Nei giorni scorsi il combinato disposto di due eventi avrebbe dovuto riaccendere i riflettori sul problema della mobilità nel nostro paese. Da una parte, l’assassinio dell’ex campione di ciclismo Davide Rebellin mentre era in sella alla sua bici da parte di un camion. Ennesima tragedia che è cronaca quotidiana nelle nostre città. Dall’altra, l’eliminazione, nella bozza della legge di bilancio, dei fondi da destinare alla costruzione di piste ciclabili. Il governo di destra, in questo, coerente con la politica di conservazione sociale e ambientale che sta perseguendo, potrebbe raccogliere anche consensi. In fondo perché destinare soldi a un settore percepito come attività di svago? Il fatto è che la bicicletta non attiene solo allo svago e allo sport, ma riguarda le politiche di mobilità sostenibile che si rendono urgenti nel nostro paese. La bicicletta è a tutti gli effetti un mezzo di trasporto ed è l’unica soluzione al problema delle emissioni di gas serra e dell’inquinamento dell’aria nei centri urbani generati dal settore dei trasporti.

L’inquinamento atmosferico secondo l’Agenzia europea per l’ambiente, solo in Italia, provoca novantamila vittime l’anno.  Eppure, pur registrando più vittime che per il covid, non c’è lo straccio di un provvedimento adottato o previsto per limitare tale tragedia. Andreas Malm (Corona, clima, capitalismo. Perché le tre cose vanno insieme e come dobbiamo uscirne) si chiede come mai non si adottino provvedimenti per fronteggiare l’emergenza climatica analoghi a quelli presi per combattere la pandemia da covid-19. Potremmo chiederci, analogamente, come mai non si fronteggia il dramma dell’inquinamento atmosferico che miete più vittime della pandemia?
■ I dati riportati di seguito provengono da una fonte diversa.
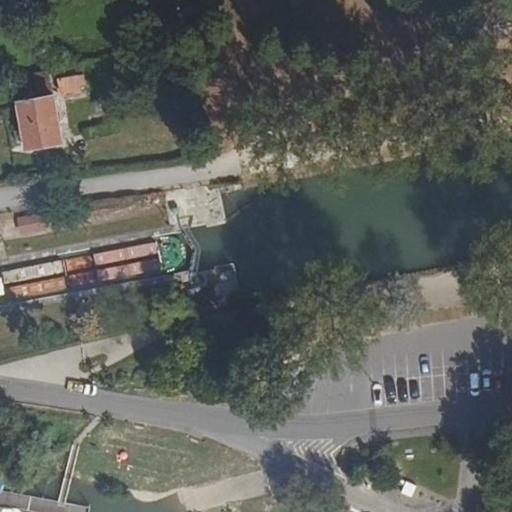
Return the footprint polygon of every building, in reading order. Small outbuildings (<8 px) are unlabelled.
[(18,33),(20,50),(31,48),(28,32),(18,33)] [(61,78),(64,94),(83,90),(82,84),(87,83),(85,74),(83,64),(59,68),(61,78)] [(0,71),(1,78),(10,76),(8,65),(0,66),(0,71)] [(41,91),(55,89),(51,68),(37,70),(41,91)] [(34,100),(27,72),(14,75),(23,109),(30,146),(64,140),(56,95),(34,100)] [(173,93),(177,123),(184,122),(181,92),(173,93)] [(41,215),(18,219),(20,235),(44,231),(41,215)] [(511,511),(511,476),(507,477),(499,511),(511,511)]
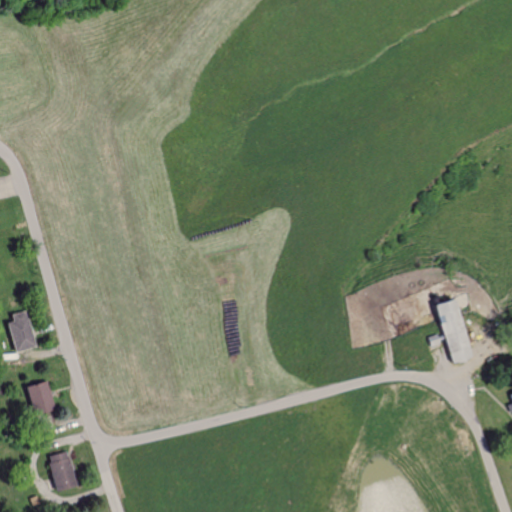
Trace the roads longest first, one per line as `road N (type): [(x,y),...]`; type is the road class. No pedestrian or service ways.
road 1 (residential): [(502,511),(460,411),(412,378),(96,448)]
road 2 (residential): [(96,448),(17,177),(0,154)]
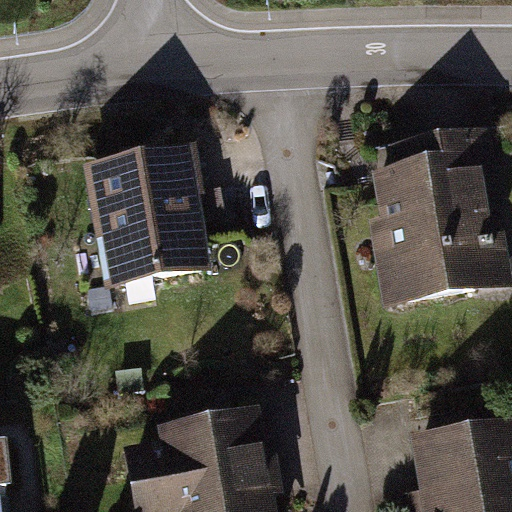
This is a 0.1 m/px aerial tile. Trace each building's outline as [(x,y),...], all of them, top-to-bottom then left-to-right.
[(214,281),(191,160),(86,180),(109,301),(214,281)] [(492,168),(373,185),(393,318),(511,300),(492,168)] [(268,511),(253,429),(155,446),(158,460),(119,467),(127,511),(268,511)] [(511,511),(511,444),(408,460),(416,511),(511,511)] [(16,511),(13,483),(0,484),(0,511),(16,511)]
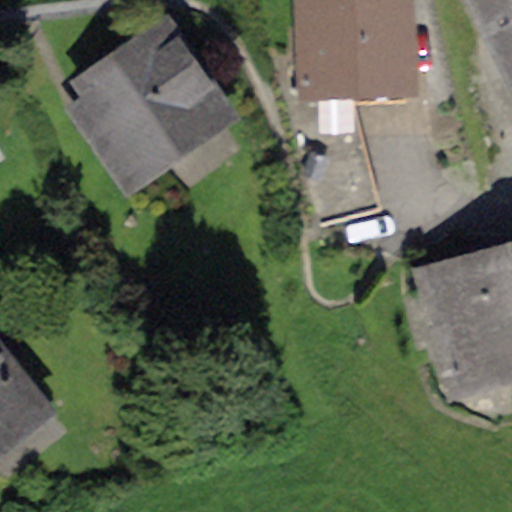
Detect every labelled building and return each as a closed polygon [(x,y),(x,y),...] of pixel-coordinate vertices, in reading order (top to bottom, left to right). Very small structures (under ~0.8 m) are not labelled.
[(511,0),(481,0),(511,60),(511,71),(490,83),(511,126),(511,0)] [(401,3),(302,6),(304,52),(308,51),(309,89),(288,90),(288,104),(317,220),(373,206),(347,103),(347,88),(403,87),(401,3)] [(88,86),(99,102),(83,112),(135,190),(161,172),(149,156),(215,111),(163,35),(88,86)] [(511,260),(434,281),(460,380),(511,366),(511,260)] [(0,433),(31,409),(0,369),(0,433)]
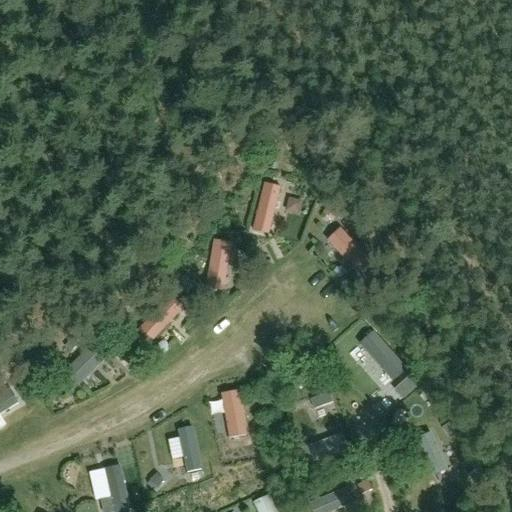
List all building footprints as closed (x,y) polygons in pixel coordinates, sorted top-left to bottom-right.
[(279,242),(287,196),(270,193),(262,239),(279,242)] [(352,269),(365,255),(347,239),(334,253),(352,269)] [(217,289),(235,289),(236,251),(218,250),(217,289)] [(157,355),(194,320),(178,303),(141,338),(157,355)] [(443,447),(428,454),(447,496),(462,490),(443,447)]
Alcuni autori hanno stimato che, in Cina, grazie al lockdown e alla conseguente diminuzione di emissioni, le vite salvate siano maggiori delle vittime causate dal covid-19 (https://www.thelancet.com/journals/lanplh/article/PIIS2542-5196(20)30148-0/fulltext).

L’unica soluzione, per un modello alternativo di viabilità, con evidenti ricadute positive sull’ambiente, è puntare sulla bicicletta e sul trasporto pubblico. Almeno nelle città.

Occorre riflettere sul fatto che ogni bicicletta in circolazione è un’automobile in meno. Il che significa meno ingombro per le strade delle città, che sono ormai dei depositi di lamiera a cielo aperto; meno inquinamento prodotto; meno rumore; meno spese per il servizio sanitario nazionale, dato che l’attività motoria previene le malattie. Ad esempio, non è molto agevole fumare mentre si pedala laddove, invece, è facile fumare dentro un’automobile magari con i finestrini chiusi in modo da non lasciar sprecato nulla dei miasmi prodotti.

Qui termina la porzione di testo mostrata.